A tree up to 30 metres high and 2 metres wide. An endemic NZ vascular plant found throughout both islands and not endangered.

Related pharmacology

Closely related to Podocarpus Nubigenus from South American.

Maori Medicinal Uses

Leaves used to treat haemorrhoids, berries for food and constipation, inner bark for fever and smoke from a totara fire was used to treat venereal disease and all skin conditions.

Constituents

Diterpene phenols, podocarpic acid and tannins.

Actions

Antibacterial, astringent, febrifuge, antioxidant, anti-inflammatory, oestrogenic.

Parts used

Bark, inner bark, leaves, berries and heartwood.

Bark bruised and steeped in water contains tannin.

Ripe berries have a medicinal use. (Anti-oxidant).

Heartwood ground to a powder and used in a tincture. (Totarol)

Dosage

Fresh leaves and bark boiled for infusion and 1 cup added to warm bath for skin problems, bark soaked in cold water for treating sore eyes.
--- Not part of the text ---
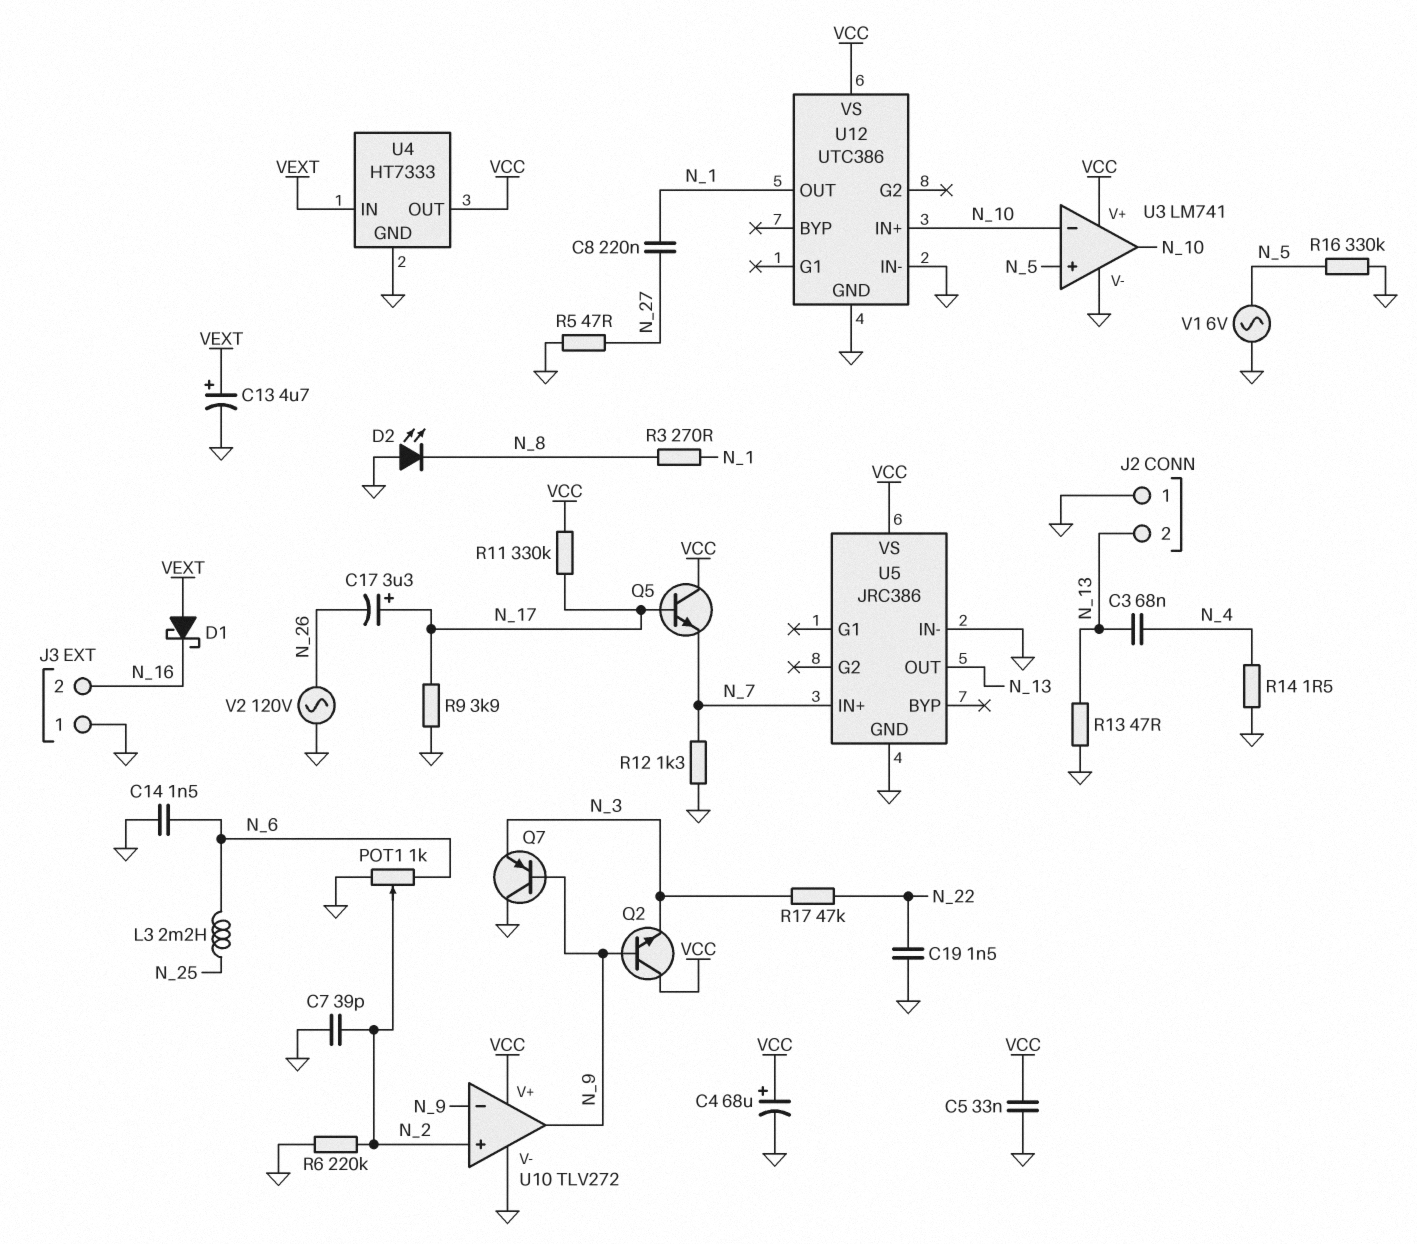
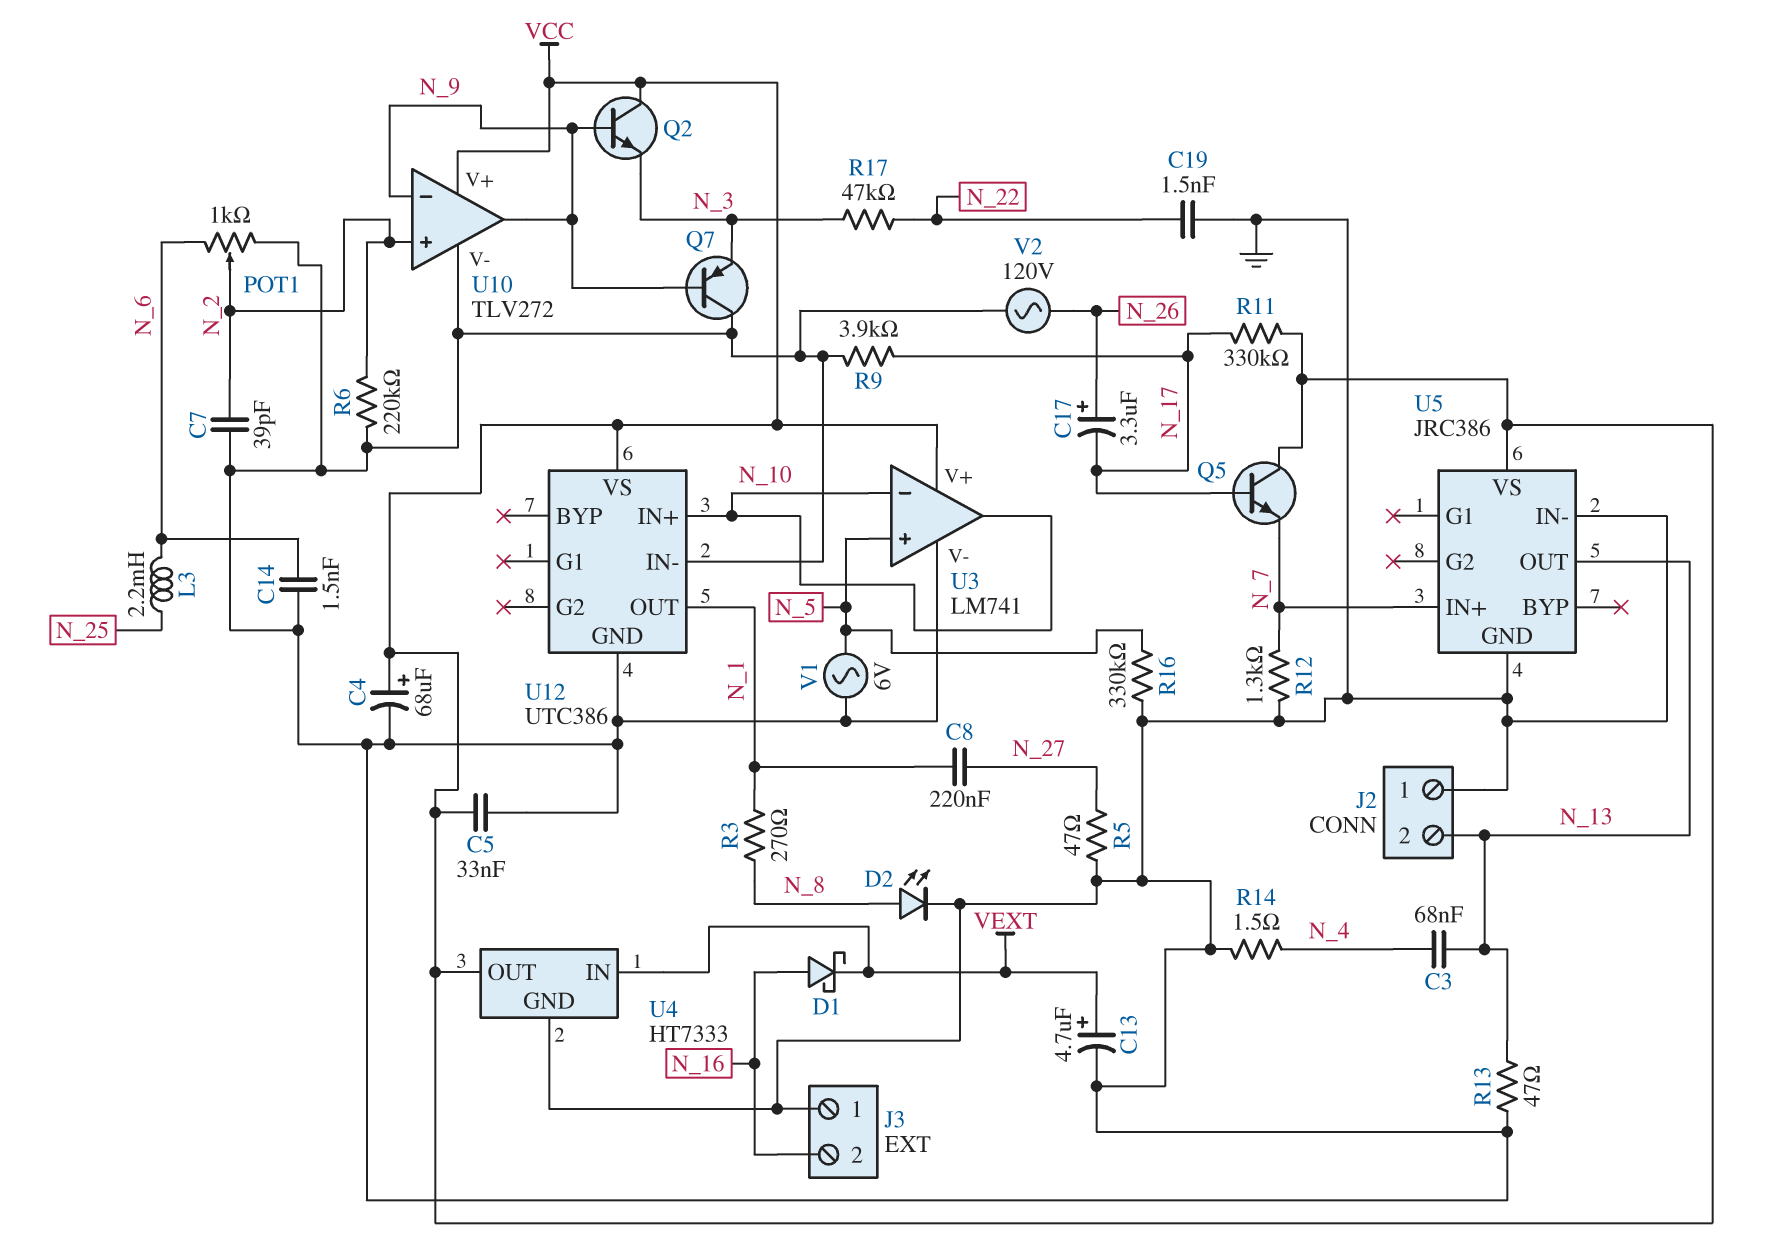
C17: 3.3uF (plus N_17, minus N_26) -> 3.3uF (plus N_26, minus N_17)
D1: schottky (A VEXT, K N_16) -> schottky (A N_16, K VEXT)
D2: LED (A GND, K N_8) -> LED (A N_8, K GND)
Heartwood totarol extract blended into cream base to apply topically. Internally, 15 drops of infusion 3 times daily.

Main Uses
Internal

Bacterial infections, fevers and laxative. (Constipation)

External

Wounds, S.T.D's, haemorrhoids, burns, and boils, acne, eczema, all skin problems and infections as is a strong antimicrobial.